Items listed in a dataset
########

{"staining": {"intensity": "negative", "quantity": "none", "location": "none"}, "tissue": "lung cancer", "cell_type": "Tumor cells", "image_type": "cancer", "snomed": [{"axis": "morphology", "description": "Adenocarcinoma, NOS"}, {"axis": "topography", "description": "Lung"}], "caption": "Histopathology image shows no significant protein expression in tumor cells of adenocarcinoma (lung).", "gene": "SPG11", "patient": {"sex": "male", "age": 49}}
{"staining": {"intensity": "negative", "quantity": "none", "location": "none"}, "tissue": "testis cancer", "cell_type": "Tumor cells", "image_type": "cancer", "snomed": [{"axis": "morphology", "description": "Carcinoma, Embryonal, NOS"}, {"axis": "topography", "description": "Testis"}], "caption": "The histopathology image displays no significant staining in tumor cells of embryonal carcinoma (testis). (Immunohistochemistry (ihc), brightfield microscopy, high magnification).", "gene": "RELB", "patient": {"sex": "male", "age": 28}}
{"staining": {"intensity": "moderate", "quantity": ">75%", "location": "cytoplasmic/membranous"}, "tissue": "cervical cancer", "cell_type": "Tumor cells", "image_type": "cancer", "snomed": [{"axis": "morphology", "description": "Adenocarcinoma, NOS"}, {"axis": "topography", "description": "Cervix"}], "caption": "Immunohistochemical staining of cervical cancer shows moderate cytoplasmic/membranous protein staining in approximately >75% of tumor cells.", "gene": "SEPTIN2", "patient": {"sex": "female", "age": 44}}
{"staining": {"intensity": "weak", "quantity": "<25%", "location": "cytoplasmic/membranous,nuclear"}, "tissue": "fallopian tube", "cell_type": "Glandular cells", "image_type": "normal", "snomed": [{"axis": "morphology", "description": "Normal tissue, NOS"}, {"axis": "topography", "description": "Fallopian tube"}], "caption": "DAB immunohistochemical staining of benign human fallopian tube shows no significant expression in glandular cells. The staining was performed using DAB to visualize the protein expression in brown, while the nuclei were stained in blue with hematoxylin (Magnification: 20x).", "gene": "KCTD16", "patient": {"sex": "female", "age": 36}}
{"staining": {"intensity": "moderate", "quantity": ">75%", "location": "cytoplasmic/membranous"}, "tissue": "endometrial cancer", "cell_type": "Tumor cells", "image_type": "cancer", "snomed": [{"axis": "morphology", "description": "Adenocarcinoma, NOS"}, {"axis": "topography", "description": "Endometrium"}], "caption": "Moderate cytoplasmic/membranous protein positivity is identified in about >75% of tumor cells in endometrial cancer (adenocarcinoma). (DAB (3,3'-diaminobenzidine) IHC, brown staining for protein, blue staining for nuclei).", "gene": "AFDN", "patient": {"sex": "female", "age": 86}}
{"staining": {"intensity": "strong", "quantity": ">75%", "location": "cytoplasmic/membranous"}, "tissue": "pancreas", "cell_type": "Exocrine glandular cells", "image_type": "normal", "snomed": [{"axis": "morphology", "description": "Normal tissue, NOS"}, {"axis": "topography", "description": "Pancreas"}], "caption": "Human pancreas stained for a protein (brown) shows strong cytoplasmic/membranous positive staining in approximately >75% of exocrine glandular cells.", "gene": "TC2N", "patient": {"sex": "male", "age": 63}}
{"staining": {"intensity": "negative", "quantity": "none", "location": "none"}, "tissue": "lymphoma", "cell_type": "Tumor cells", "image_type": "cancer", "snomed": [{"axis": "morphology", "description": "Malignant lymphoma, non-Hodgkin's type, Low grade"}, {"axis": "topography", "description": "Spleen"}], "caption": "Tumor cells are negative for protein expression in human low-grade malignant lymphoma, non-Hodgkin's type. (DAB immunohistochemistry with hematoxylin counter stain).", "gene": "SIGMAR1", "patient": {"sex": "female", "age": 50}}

########

**Task goal:** Would you copy out each line of the records above where the word "blue" occurs?

**Solution:**
{"staining": {"intensity": "weak", "quantity": "<25%", "location": "cytoplasmic/membranous,nuclear"}, "tissue": "fallopian tube", "cell_type": "Glandular cells", "image_type": "normal", "snomed": [{"axis": "morphology", "description": "Normal tissue, NOS"}, {"axis": "topography", "description": "Fallopian tube"}], "caption": "DAB immunohistochemical staining of benign human fallopian tube shows no significant expression in glandular cells. The staining was performed using DAB to visualize the protein expression in brown, while the nuclei were stained in blue with hematoxylin (Magnification: 20x).", "gene": "KCTD16", "patient": {"sex": "female", "age": 36}}
{"staining": {"intensity": "moderate", "quantity": ">75%", "location": "cytoplasmic/membranous"}, "tissue": "endometrial cancer", "cell_type": "Tumor cells", "image_type": "cancer", "snomed": [{"axis": "morphology", "description": "Adenocarcinoma, NOS"}, {"axis": "topography", "description": "Endometrium"}], "caption": "Moderate cytoplasmic/membranous protein positivity is identified in about >75% of tumor cells in endometrial cancer (adenocarcinoma). (DAB (3,3'-diaminobenzidine) IHC, brown staining for protein, blue staining for nuclei).", "gene": "AFDN", "patient": {"sex": "female", "age": 86}}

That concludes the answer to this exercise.